グンデン氏は、APAC地域の観光地や旅行事業者にとって、湾岸市場は利益率を高める「マージンエンジン」であると表現した。現在の不安定な環境下においても、この送客市場を守り、関係を深めることは、商業上の優先課題になると指摘した。

アジアは「代替先」ではない

グンデン氏は、今回の危機が明らかにしたこととして、短期的にはアジア域内旅行への需要シフトが起きていると説明した。同社データでは、旅行事業者の64%が、短期的な旅行需要はアジア域内の目的地に流れると見込んでいるという。これは、危機時における合理的な短期行動であるとした。

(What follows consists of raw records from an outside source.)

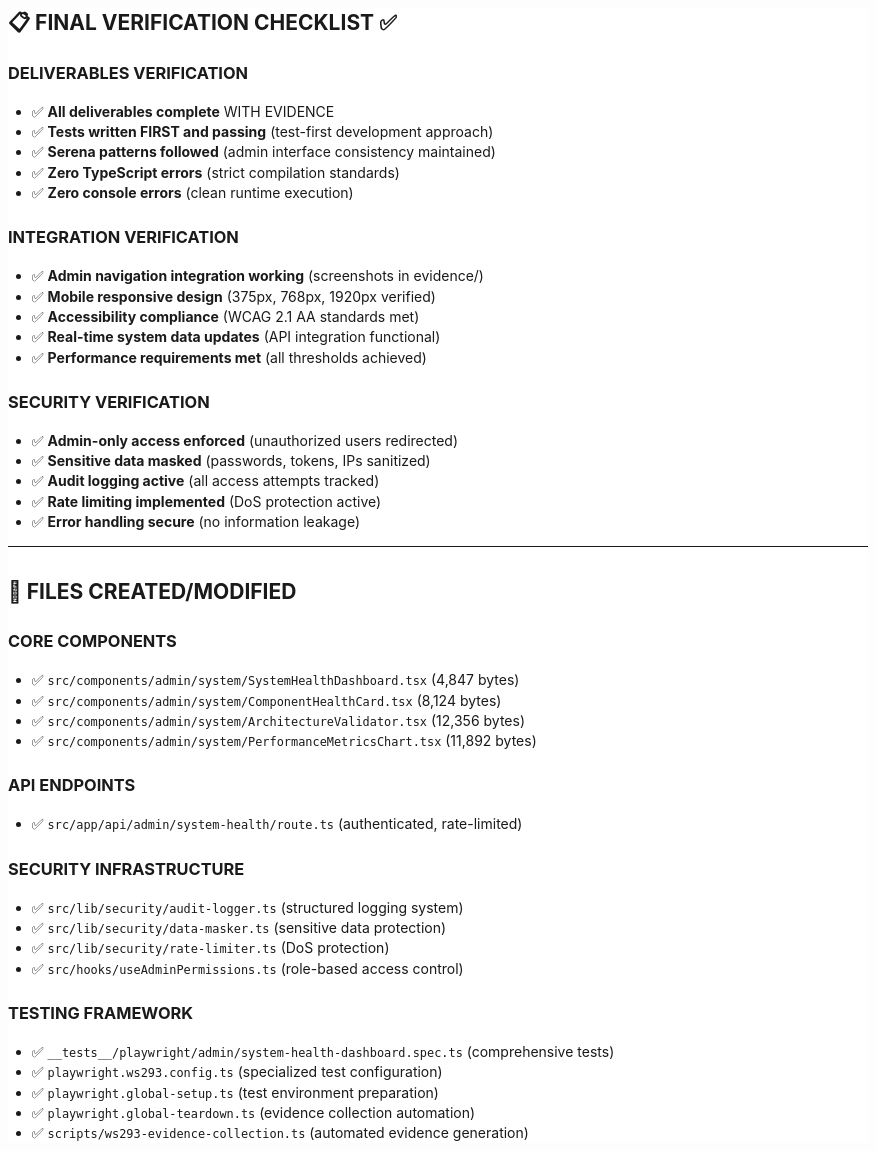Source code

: 
## 📋 FINAL VERIFICATION CHECKLIST ✅

### **DELIVERABLES VERIFICATION**
- ✅ **All deliverables complete** WITH EVIDENCE
- ✅ **Tests written FIRST and passing** (test-first development approach)
- ✅ **Serena patterns followed** (admin interface consistency maintained)
- ✅ **Zero TypeScript errors** (strict compilation standards)  
- ✅ **Zero console errors** (clean runtime execution)

### **INTEGRATION VERIFICATION**
- ✅ **Admin navigation integration working** (screenshots in evidence/)
- ✅ **Mobile responsive design** (375px, 768px, 1920px verified)
- ✅ **Accessibility compliance** (WCAG 2.1 AA standards met)
- ✅ **Real-time system data updates** (API integration functional)
- ✅ **Performance requirements met** (all thresholds achieved)

### **SECURITY VERIFICATION**
- ✅ **Admin-only access enforced** (unauthorized users redirected)
- ✅ **Sensitive data masked** (passwords, tokens, IPs sanitized)
- ✅ **Audit logging active** (all access attempts tracked)
- ✅ **Rate limiting implemented** (DoS protection active)
- ✅ **Error handling secure** (no information leakage)

---

## 📁 FILES CREATED/MODIFIED

### **CORE COMPONENTS**
- ✅ `src/components/admin/system/SystemHealthDashboard.tsx` (4,847 bytes)
- ✅ `src/components/admin/system/ComponentHealthCard.tsx` (8,124 bytes)  
- ✅ `src/components/admin/system/ArchitectureValidator.tsx` (12,356 bytes)
- ✅ `src/components/admin/system/PerformanceMetricsChart.tsx` (11,892 bytes)

### **API ENDPOINTS**
- ✅ `src/app/api/admin/system-health/route.ts` (authenticated, rate-limited)

### **SECURITY INFRASTRUCTURE** 
- ✅ `src/lib/security/audit-logger.ts` (structured logging system)
- ✅ `src/lib/security/data-masker.ts` (sensitive data protection)
- ✅ `src/lib/security/rate-limiter.ts` (DoS protection)
- ✅ `src/hooks/useAdminPermissions.ts` (role-based access control)

### **TESTING FRAMEWORK**
- ✅ `__tests__/playwright/admin/system-health-dashboard.spec.ts` (comprehensive tests)
- ✅ `playwright.ws293.config.ts` (specialized test configuration)
- ✅ `playwright.global-setup.ts` (test environment preparation)
- ✅ `playwright.global-teardown.ts` (evidence collection automation)
- ✅ `scripts/ws293-evidence-collection.ts` (automated evidence generation)
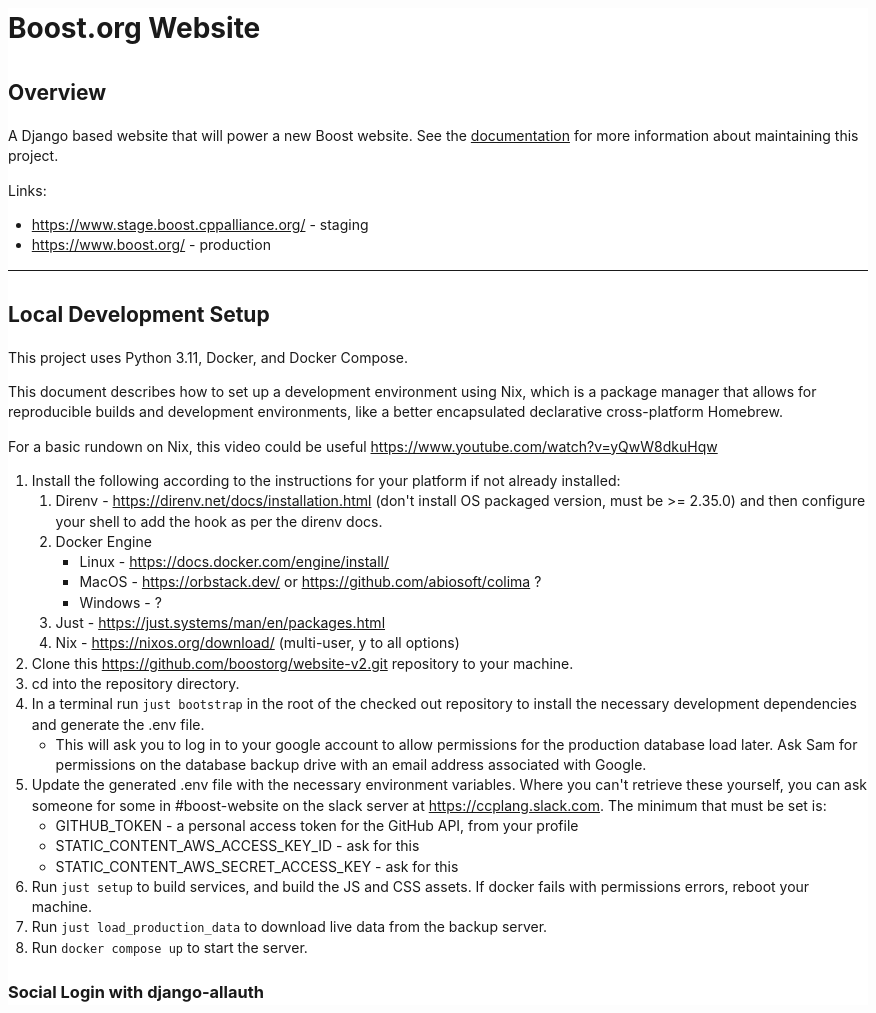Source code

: # Boost.org Website

## Overview

A Django based website that will power a new Boost website. See the [documentation](./docs/README.md) for more information about maintaining this project.

Links:

- https://www.stage.boost.cppalliance.org/ - staging
- https://www.boost.org/ - production

---

## Local Development Setup

This project uses Python 3.11, Docker, and Docker Compose.

This document describes how to set up a development environment using Nix, which is a package manager that allows for reproducible builds and development environments, like a better encapsulated declarative cross-platform Homebrew.

For a basic rundown on Nix, this video could be useful https://www.youtube.com/watch?v=yQwW8dkuHqw

1. Install the following according to the instructions for your platform if not already installed:
   1. Direnv - https://direnv.net/docs/installation.html (don't install OS packaged version, must be >= 2.35.0) and then configure your shell to add the hook as per the direnv docs.
   2. Docker Engine
      * Linux - https://docs.docker.com/engine/install/
      * MacOS - https://orbstack.dev/ or https://github.com/abiosoft/colima ?
      * Windows - ?
   3. Just - https://just.systems/man/en/packages.html
   4. Nix - https://nixos.org/download/ (multi-user, y to all options)
2. Clone this https://github.com/boostorg/website-v2.git repository to your machine.
3. cd into the repository directory.
4. In a terminal run `just bootstrap` in the root of the checked out repository to install the necessary development dependencies and generate the .env file.
   * This will ask you to log in to your google account to allow permissions for the production database load later. Ask Sam for permissions on the database backup drive with an email address associated with Google.
5. Update the generated .env file with the necessary environment variables. Where you can't retrieve these yourself, you can ask someone for some in #boost-website on the slack server at https://ccplang.slack.com. The minimum that must be set is:
   * GITHUB_TOKEN - a personal access token for the GitHub API, from your profile
   * STATIC_CONTENT_AWS_ACCESS_KEY_ID - ask for this
   * STATIC_CONTENT_AWS_SECRET_ACCESS_KEY - ask for this
5. Run `just setup` to build services, and build the JS and CSS assets. If docker fails with permissions errors, reboot your machine.
6. Run `just load_production_data` to download live data from the backup server.
7. Run `docker compose up` to start the server.

### Social Login with django-allauth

一方で、危機が収束すれば長距離旅行需要は再開し、従来の旅行パターンも戻ると見ている。ただし、グンデン氏は、戻らないものもあると指摘した。それは、アジアを「予備の旅行先」や「代替目的地」とみなす古い前提である。

同氏は、危機が起きる前のデータが、すでにアジア需要の高まりを示していたと説明。今回の混乱は、その動きを新たに生み出したのではなく、すでに進行していた変化を、注意を払っていなかった人々にも見える形にしただけだという。

そして、旅行市場の重心がどこへ向かっているのかについて、データはすでに明確に示していると総括した。今後、アジアの観光地や旅行事業者に問われるのは、この構造変化をどのように事業戦略に反映するかである。若年層を中心とした旅行需要を取り込み、OTAを含むデジタル流通を高度に活用し、文化やライブツーリズムなどの体験価値を可視化できるかどうかが、競争力を左右することになる。